After the first greetings were over María asked:
“Tell me, Mamma, did I dream it, or is it true that I heard Gustavo’s voice and my husband’s as if they were quarrelling?”
“We had a little discussion,” said the young man, who had not yet recovered from his pallor and nervousness, nor got rid of the lines in his forehead—that sacred tablet on which fancy might read the decalogue and the latest code.
“No, no, mere words and rubbish,” interrupted Milagros, whose one idea was the reconciliation, a thought intimately allied with the wish.

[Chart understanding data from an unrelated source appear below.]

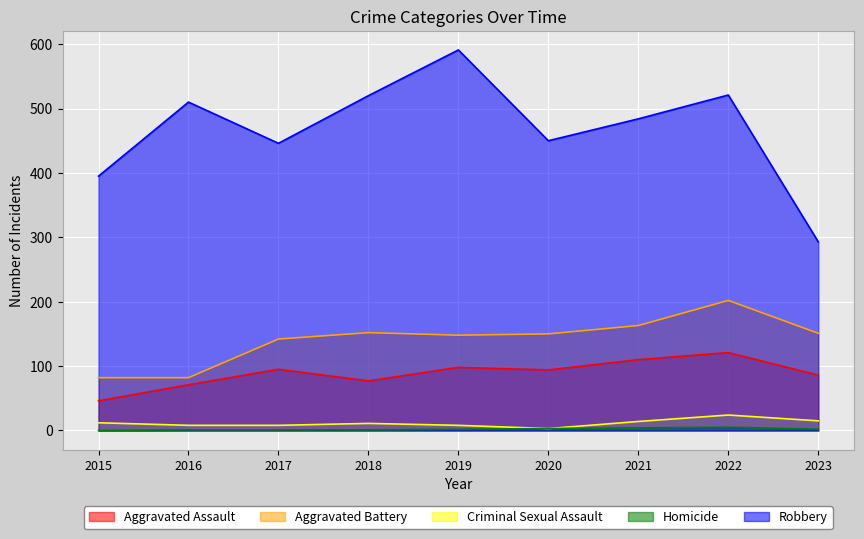

At which label is Aggravated Assault closest to 83?

2023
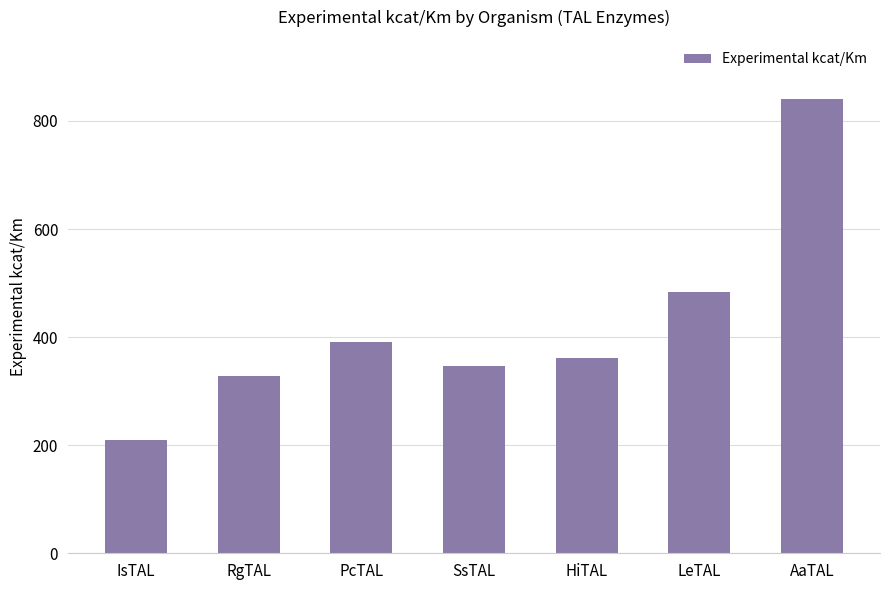

At which label is the value closest to 525?

LeTAL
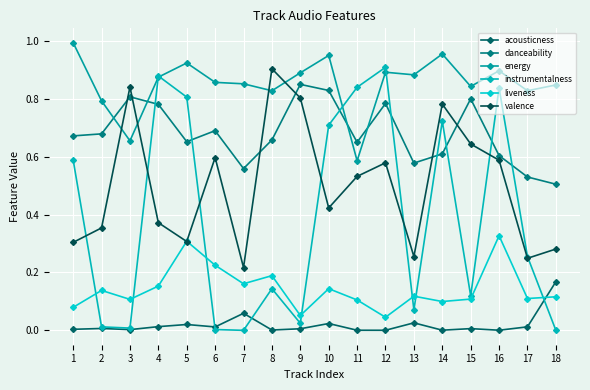

Is the value of danceability at 3 greater than the value of energy at 3?

Yes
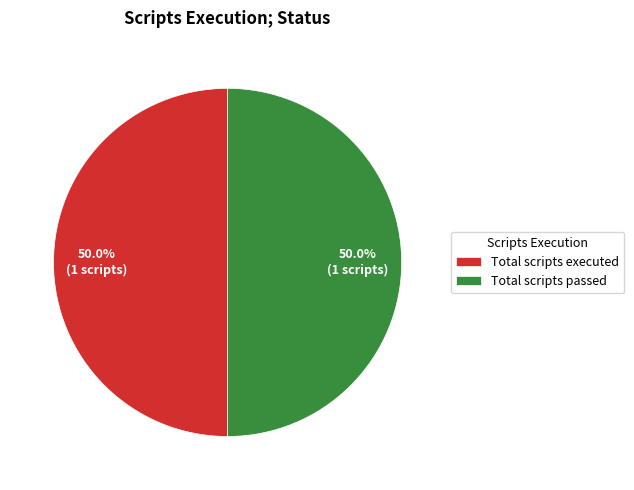

Count the number of slices in the pie.

2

“Your respected husband, made madly savage by my accusations, proposed to settle my share in the business by flinging me over the balcony like a cigar-end,” said Gustavo, and he tried to laugh at his own wit in the belief that the effort would restore his nerves to their normal balance.
“Where was this?”
“In the ‘hall of Hymen.’”
“What is that?”
“Don’t worry yourself about it, my darling child.”
“My dearest daughter,” said her father, caressing her, “you must learn to accustom yourself to view your husband’s proceedings with indifference, and to feel that what he does, or leaves undone cannot matter to you. It is greatly to be regretted that you cannot get over certain deeply-rooted feelings, and that you are bent on being a martyr and struggling against wind and tide.”